Pharmaceutical companies, usually among the most profitable consortiums in the world, are known to have gotten rich off the pandemic. The Netherlands-based SOMO Research Center for Multinational Enterprises has released a profit report for four of the seven private companies it researched in 2021 and 2022: $90 billion.

These are the two mentioned, besides BioNTech and Sinovac. Only Pfizer added $35 billion and Moderna added $20 billion.

Taxpayers will now have to buy new doses at very high prices, which is a shameless profit-seeking by consortiums, as SOMO described it. Europeans and other countries in the “developed” environment will also have to pay for increased profits. These are their favorite markets, the ones that, in the midst of a deadly disease, have monopolized vaccines, despite the fact that they have not yet reached a large part of the world’s population, of course, the poor and underdeveloped.

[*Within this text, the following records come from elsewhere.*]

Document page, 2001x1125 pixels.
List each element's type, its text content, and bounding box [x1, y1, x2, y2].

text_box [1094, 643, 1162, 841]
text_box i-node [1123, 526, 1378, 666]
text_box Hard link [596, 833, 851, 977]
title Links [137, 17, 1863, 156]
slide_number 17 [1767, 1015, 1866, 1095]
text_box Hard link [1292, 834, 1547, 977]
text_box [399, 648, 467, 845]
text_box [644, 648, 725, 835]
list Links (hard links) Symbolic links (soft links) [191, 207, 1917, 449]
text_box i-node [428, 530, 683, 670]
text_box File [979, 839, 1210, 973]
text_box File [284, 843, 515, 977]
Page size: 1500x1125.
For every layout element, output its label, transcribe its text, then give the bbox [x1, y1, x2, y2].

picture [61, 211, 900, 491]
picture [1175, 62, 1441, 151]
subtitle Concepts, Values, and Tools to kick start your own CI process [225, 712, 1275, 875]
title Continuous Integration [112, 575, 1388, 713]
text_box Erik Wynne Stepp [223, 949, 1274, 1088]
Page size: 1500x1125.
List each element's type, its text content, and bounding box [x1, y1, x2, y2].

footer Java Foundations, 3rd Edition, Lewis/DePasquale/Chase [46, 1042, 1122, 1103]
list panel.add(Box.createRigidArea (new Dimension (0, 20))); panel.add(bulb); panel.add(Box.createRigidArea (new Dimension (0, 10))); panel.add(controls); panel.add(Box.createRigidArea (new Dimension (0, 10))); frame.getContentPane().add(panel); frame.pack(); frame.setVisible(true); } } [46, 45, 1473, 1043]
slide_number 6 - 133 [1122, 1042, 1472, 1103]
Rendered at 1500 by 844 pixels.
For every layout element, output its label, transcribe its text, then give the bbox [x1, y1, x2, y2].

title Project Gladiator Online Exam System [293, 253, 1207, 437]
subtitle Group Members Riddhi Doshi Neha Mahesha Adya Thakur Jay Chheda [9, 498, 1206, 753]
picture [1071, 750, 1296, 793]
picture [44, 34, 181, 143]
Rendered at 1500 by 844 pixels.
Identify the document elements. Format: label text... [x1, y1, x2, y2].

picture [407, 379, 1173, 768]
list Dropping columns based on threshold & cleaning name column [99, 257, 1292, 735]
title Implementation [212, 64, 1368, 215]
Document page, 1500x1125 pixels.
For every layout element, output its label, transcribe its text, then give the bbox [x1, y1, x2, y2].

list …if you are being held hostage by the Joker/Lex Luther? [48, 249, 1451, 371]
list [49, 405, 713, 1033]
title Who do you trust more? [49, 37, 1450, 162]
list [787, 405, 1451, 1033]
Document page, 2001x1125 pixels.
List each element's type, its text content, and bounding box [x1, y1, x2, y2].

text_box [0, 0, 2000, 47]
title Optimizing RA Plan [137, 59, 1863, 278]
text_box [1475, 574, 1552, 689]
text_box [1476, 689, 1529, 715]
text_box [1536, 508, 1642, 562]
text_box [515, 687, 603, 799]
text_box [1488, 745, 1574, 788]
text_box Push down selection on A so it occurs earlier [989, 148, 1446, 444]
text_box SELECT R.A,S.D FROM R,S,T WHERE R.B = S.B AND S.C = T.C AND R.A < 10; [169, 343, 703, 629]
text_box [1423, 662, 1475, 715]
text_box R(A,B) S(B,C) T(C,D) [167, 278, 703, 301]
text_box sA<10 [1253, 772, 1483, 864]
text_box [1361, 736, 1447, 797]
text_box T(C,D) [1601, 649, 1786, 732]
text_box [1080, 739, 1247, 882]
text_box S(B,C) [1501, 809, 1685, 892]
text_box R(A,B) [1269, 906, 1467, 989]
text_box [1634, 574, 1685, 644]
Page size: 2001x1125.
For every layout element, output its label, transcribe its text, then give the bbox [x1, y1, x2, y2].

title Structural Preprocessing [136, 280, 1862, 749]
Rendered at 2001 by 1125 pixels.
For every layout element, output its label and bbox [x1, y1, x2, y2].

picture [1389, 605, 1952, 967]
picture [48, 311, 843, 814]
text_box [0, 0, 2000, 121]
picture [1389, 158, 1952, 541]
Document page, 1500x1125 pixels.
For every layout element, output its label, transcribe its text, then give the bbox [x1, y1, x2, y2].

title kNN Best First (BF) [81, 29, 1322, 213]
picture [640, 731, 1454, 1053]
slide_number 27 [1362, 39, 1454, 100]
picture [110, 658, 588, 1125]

A shameful disparity that many experts say has prolonged the pandemic because not everyone was vaccinated at the same time, and this has opened the door to new strains or variants of SARS-CoV-2, some much more deadly and others more easily spread.

Despite several countries asking for a suspension of intellectual property rights or patents on vaccines during the pandemic, this has not been achieved, and pharmaceutical companies have become significantly richer during these three disastrous years.

However, the reality is that as the pandemic subsides, the need for vaccines among the population is also decreasing.

In the United States, even a tiny fraction of its residents rejected prevention and care measures to prevent the spread of the pandemic, and another resisted the life-saving injection, hence the disrespectful award for first place in the number of people with confirmed coronavirus. : 103,647,093, deaths: 1,122,217.

Marketing was the premise of these oligopolies, which only see through the prism of how much they earn, not how much they save. If they didn’t have a secure buying market, with profit margins making them have more and more in their bank accounts, they might even stop producing what should have been primarily a public good rather than a business.